* _Assigned task_: Gather each line in the items below that contains the word "news" and copy it in full.
*** Opening Material for the task ***
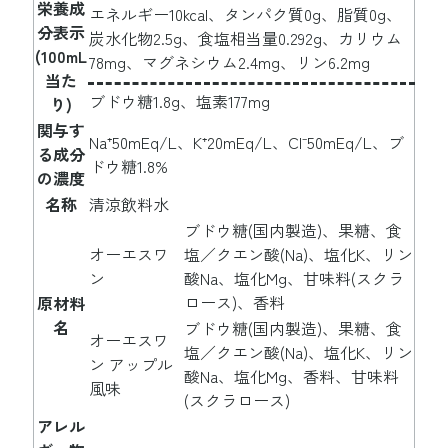
栄養成
エネルギー10kcal、タンパク質0g、脂質0g、
分表示
炭水化物2.5g、食塩相当量0.292g、カリウム
(100mL
78mg、マグネシウム2.4mg、リン6.2mg
当た
ブドウ糖1.8g、塩素177mg
り)
関与す
Na⁺50mEq/L、K⁺20mEq/L、Cl⁻50mEq/L、ブ
る成分
ドウ糖1.8%
の濃度
名称
清涼飲料水
ブドウ糖(国内製造)、果糖、食
オーエスワ
塩／クエン酸(Na)、塩化K、リン
ン
酸Na、塩化Mg、甘味料(スクラ
ロース)、香料
原材料
名
ブドウ糖(国内製造)、果糖、食
オーエスワ
塩／クエン酸(Na)、塩化K、リン
ン アップル
酸Na、塩化Mg、香料、甘味料
風味
(スクラロース)
アレル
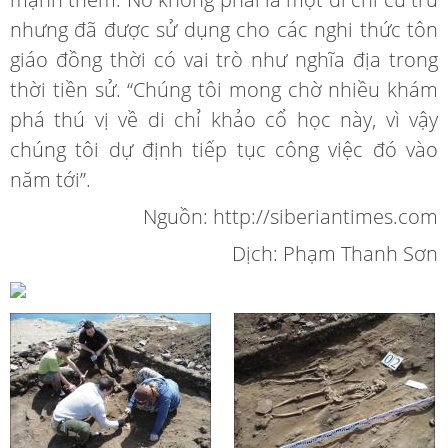
nhưng đã được sử dụng cho các nghi thức tôn
giáo đồng thời có vai trò như nghĩa địa trong
thời tiền sử. “Chúng tôi mong chờ nhiều khám
phá thú vị về di chỉ khảo cổ học này, vì vậy
chúng tôi dự định tiếp tục công việc đó vào
năm tới”.
Nguồn: http://siberiantimes.com
Dịch: Phạm Thanh Sơn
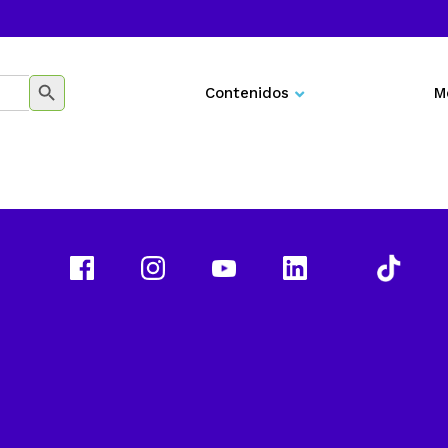
BOTÓN DE BÚSQUEDA
Contenidos
M
Negocios
Marketing
Desarrollo personal
Tecnología
Educación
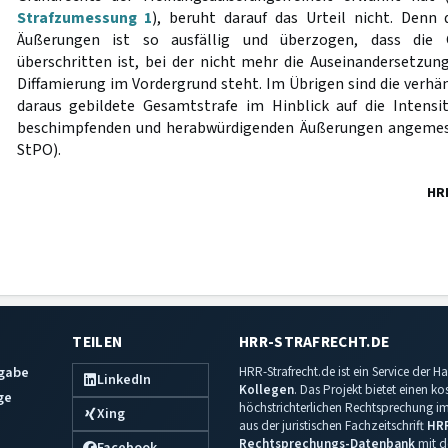
Strafzumessung 1
), beruht darauf das Urteil nicht. Denn
Äußerungen ist so ausfällig und überzogen, dass die 
überschritten ist, bei der nicht mehr die Auseinandersetzung
Diffamierung im Vordergrund steht. Im Übrigen sind die verhä
daraus gebildete Gesamtstrafe im Hinblick auf die Intensi
beschimpfenden und herabwürdigenden Äußerungen angeme
StPO).
HR
TEILEN
HRR-STRAFRECHT.DE
sgabe
HRR-Strafrecht.de ist ein Service der
LinkedIn
Kollegen
. Das Projekt bietet einen k
ge
höchstrichterlichen Rechtsprechung im 
Xing
aus der juristischen Fachzeitschrift
HR
Rechtsprechungs-Datenbank
mit de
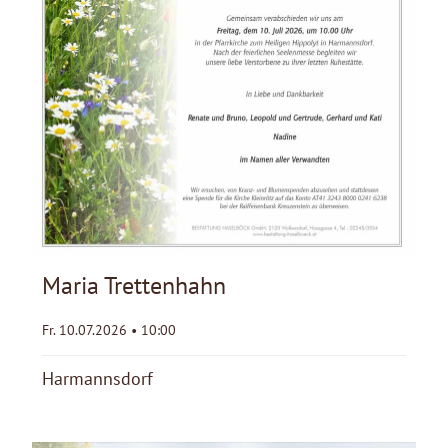
Maria Trettenhahn
Fr. 10.07.2026 • 10:00
Harmannsdorf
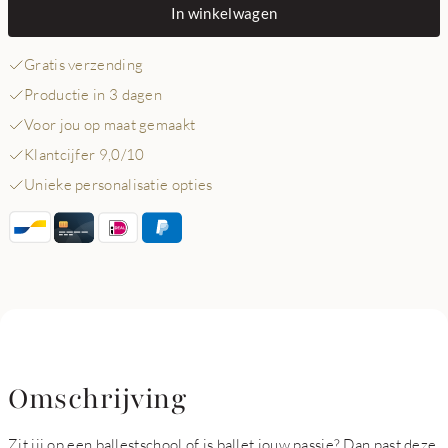
In winkelwagen
Gratis verzending
Productie in 3 dagen
Voor jou op maat gemaakt
Klantcijfer 9,0/10
Unieke personalisatie opties
Omschrijving
Zit jij op een ballestschool of is ballet jouw passie? Dan past deze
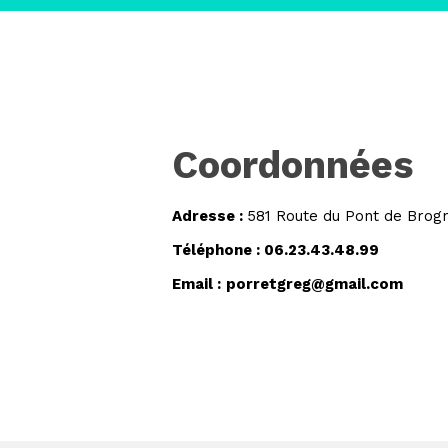
Coordonnées
Adresse :
581 Route du Pont de Brog
Téléphone :
06.23.43.48.99
Email :
porretgreg@gmail.com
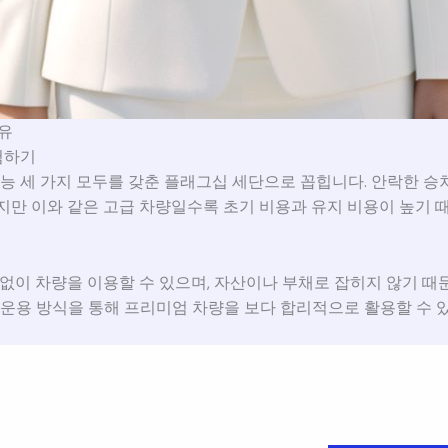
이유
험하기
 성능 세 가지 모두를 갖춘 플래그십 세단으로 꼽힙니다. 안락한 승
지만 이와 같은 고급 차량일수록 초기 비용과 유지 비용이 높기
 없이 차량을 이용할 수 있으며, 자산이나 부채로 잡히지 않기 때
 운용 방식을 통해 프리미엄 차량을 보다 합리적으로 활용할 수 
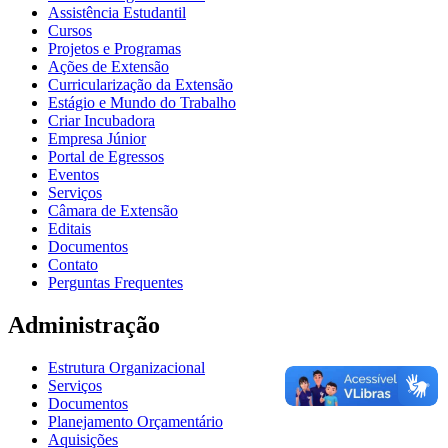
Assistência Estudantil
Cursos
Projetos e Programas
Ações de Extensão
Curricularização da Extensão
Estágio e Mundo do Trabalho
Criar Incubadora
Empresa Júnior
Portal de Egressos
Eventos
Serviços
Câmara de Extensão
Editais
Documentos
Contato
Perguntas Frequentes
Administração
Estrutura Organizacional
Serviços
Documentos
Planejamento Orçamentário
Aquisições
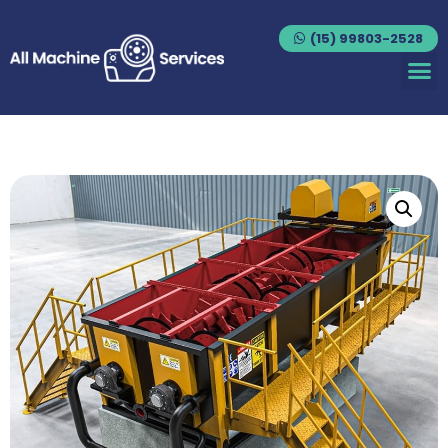
(15) 99803-2528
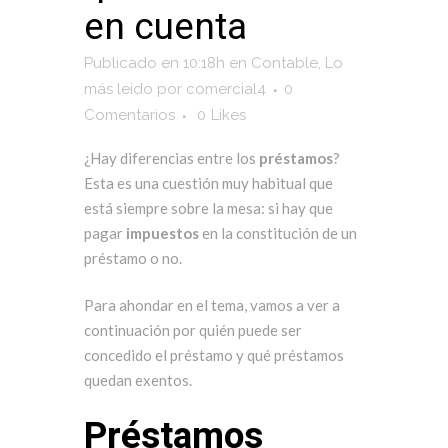
en cuenta
Publicado en 10:18h
en
Contable
,
Lo
más leido
por
comercial4
0
Comentarios
0
Likes
¿Hay diferencias entre los
préstamos
?
Esta es una cuestión muy habitual que
está siempre sobre la mesa: si hay que
pagar
impuestos
en la constitución de un
préstamo o no.
Para ahondar en el tema, vamos a ver a
continuación por quién puede ser
concedido el préstamo y qué préstamos
quedan exentos.
Préstamos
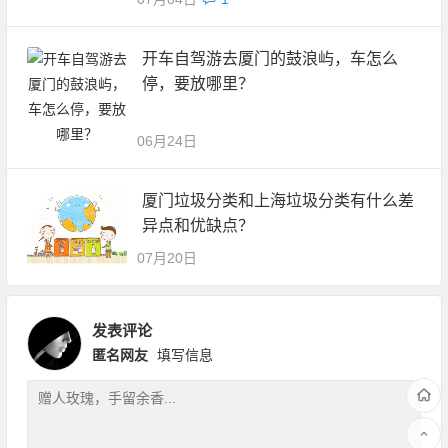
开车自驾游去厦门的鼓浪屿，车怎么
停，要放哪里？
06月24日
厦门垃圾分类和上海垃圾分类有什么差
异点和优缺点？
07月20日
发表评论
匿名网友
填写信息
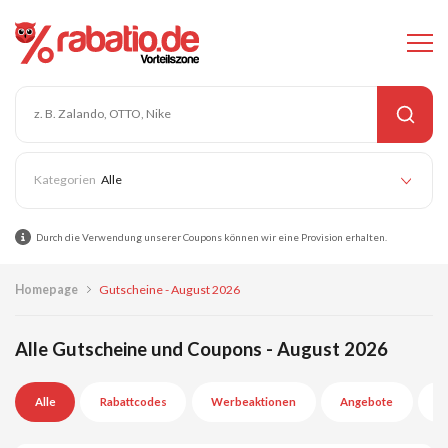
Alle
Durch die Verwendung unserer Coupons können wir eine Provision erhalten.
Homepage
Gutscheine - August 2026
Alle Gutscheine und Coupons - August 2026
Alle
Rabattcodes
Werbeaktionen
Angebote
A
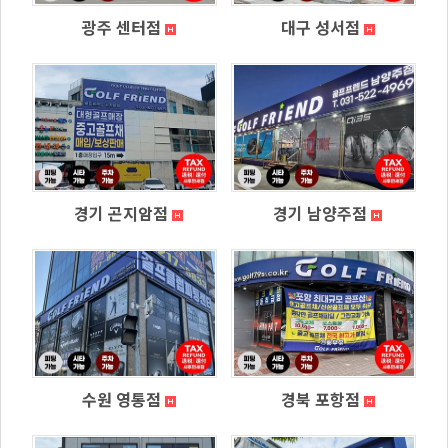
광주 센터점
대구 성서점
경기 곤지암점
경기 남양주점
수원 영통점
경북 포항점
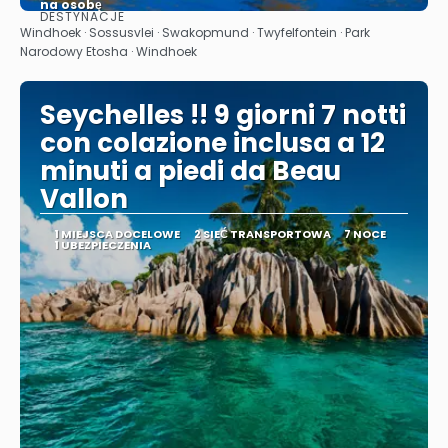
na osobę
DESTYNACJE
Zobacz
Windhoek · Sossusvlei · Swakopmund · Twyfelfontein · Park
Narodowy Etosha · Windhoek
Seychelles !! 9 giorni 7 notti
con colazione inclusa a 12
minuti a piedi da Beau
Vallon
1 MIEJSCA DOCELOWE
2 SIEĆ TRANSPORTOWA
7 NOCE
1 UBEZPIECZENIA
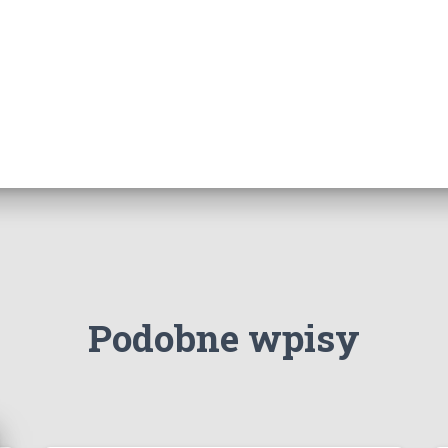
Podobne wpisy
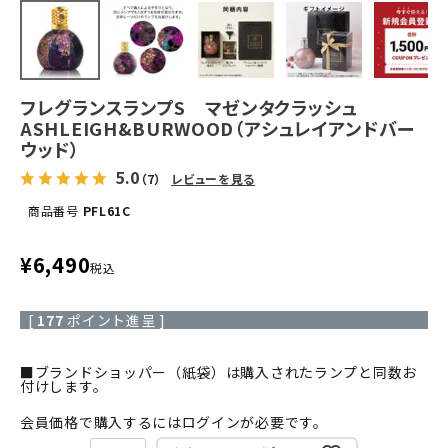
フレグランスランプS マゼンタクラッシュ
ASHLEIGH&BURWOOD（アシュレイアンドバー
ウッド）
5.0
（7）
レビューを見る
商品番号
PFL61C
¥
6,490
税込
[
177
ポイント進呈 ]
■ブランドショッパー（紙袋）は購入されたランプと同数お
付けします。
会員価格で購入するにはログインが必要です。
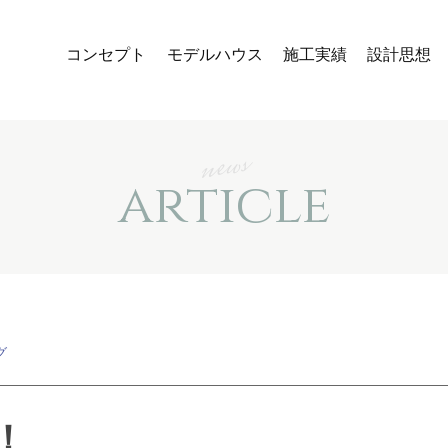
コンセプト
モデルハウス
施工実績
設計思想
news
article
グ
！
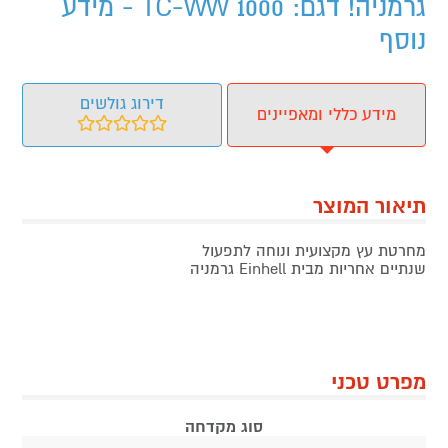
גרמניה! דגם: TC-WW 1000 - מידע
נוסף
דירוג גולשים
מידע כללי ומאפיינים
תיאור המוצר
מחרטת עץ מקצועית ונוחה לתפעול
שנתיים אחריות מבית Einhell גרמניה
מפרט טכני
סוג מקדחה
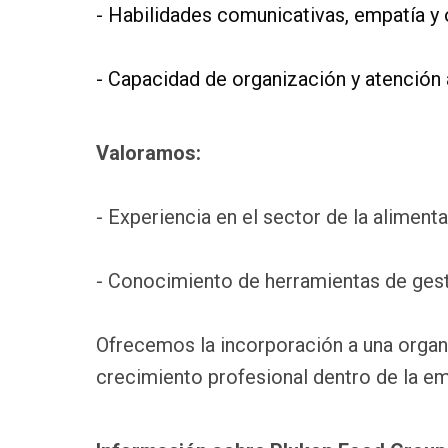
- Habilidades comunicativas, empatía y o
- Capacidad de organización y atención a
Valoramos:
- Experiencia en el sector de la alimenta
- Conocimiento de herramientas de ges
Ofrecemos la incorporación a una organi
crecimiento profesional dentro de la e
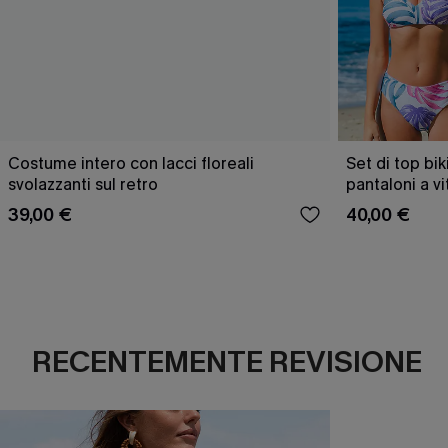
Costume intero con lacci floreali
Set di top bik
svolazzanti sul retro
pantaloni a v
39,00 €
40,00 €
RECENTEMENTE REVISIONE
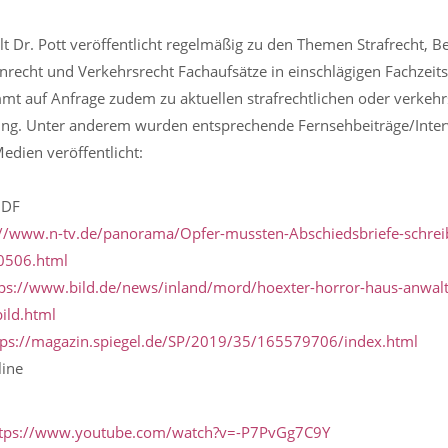
t Dr. Pott veröffentlicht regelmäßig zu den Themen Strafrecht, B
nrecht und Verkehrsrecht Fachaufsätze in einschlägigen Fachzeits
mmt auf Anfrage zudem zu aktuellen strafrechtlichen oder verkeh
lung. Unter anderem wurden entsprechende Fernsehbeiträge/Inter
edien veröffentlicht:
ZDF
://www.n-tv.de/panorama/Opfer-mussten-Abschiedsbriefe-schrei
40506.html
tps://www.bild.de/news/inland/mord/hoexter-horror-haus-anwalt
ild.html
tps://magazin.spiegel.de/SP/2019/35/165579706/index.html
line
ttps://www.youtube.com/watch?v=-P7PvGg7C9Y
*** Closing Material for the task ***
* _Written answer_:
news
tps://www.bild.de/news/inland/mord/hoexter-horror-haus-anwalt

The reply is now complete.